11. Il résulte de ce qui précède que M. C n'est pas fondé à demander l'annulation de la décision implicite du 6 février 2022.

Sur les conclusions aux fins d'injonction et d'astreinte :

12. Le présent jugement, qui rejette les conclusions à fin d'annulation de la requête, n'implique aucune mesure d'exécution. Par suite, les conclusions aux fins d'injonction et d'astreinte présentées par M. C doivent être rejetées.

Sur les frais liés au litige :

13. Les dispositions des articles L. 761-1 du code de justice administrative et 37 de la loi du 10 juillet 1991 visée ci-dessus font obstacle à ce que soit mise à la charge de l'OFII, qui n'est pas, dans la présente instance, la partie perdante, la somme que M. C demande au titre des frais liés à l'instance.

D É C I D E :

Article 1er : La requête de M. C est rejetée.

Article 2 : Le présent jugement sera notifié à M. A C et au directeur général de l'Office français de l'immigration et de l'intégration.

Délibéré après l'audience du 14 avril 2023, à laquelle siégeaient :

M. Féral, président, M. Weiswald et Mme D, premiers conseillers.
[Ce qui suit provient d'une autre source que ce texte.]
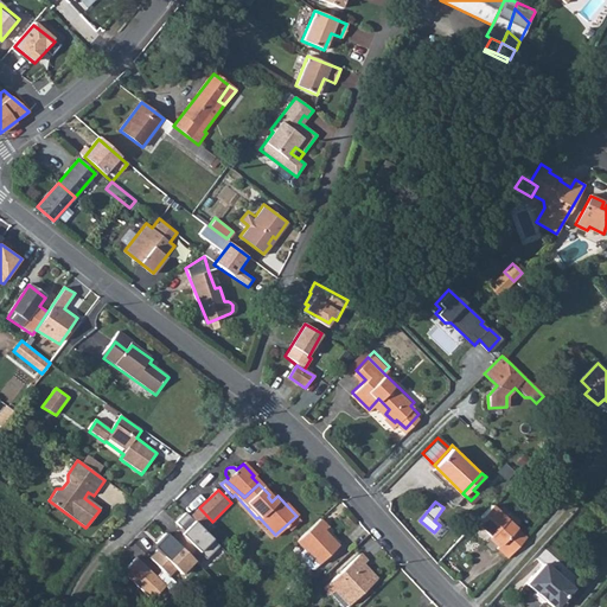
[(483,512),(474,522),(499,544),(496,548),(506,557),(524,538),(490,505),(483,512)]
Rendu public par mise à disposition au greffe le 9 juin 2023.

Le rapporteur,

signé

J.-B. Weiswald

Le président,

signé

R. FéralLa greffière,

signé

M. B

La République mande et ordonne au ministre de l'intérieur et des outre-mer en ce qui le concerne, ou à tous commissaires de justice à ce requis en ce qui concerne les voies de droit commun contre les parties privées, de pourvoir à l'exécution du présent jugement.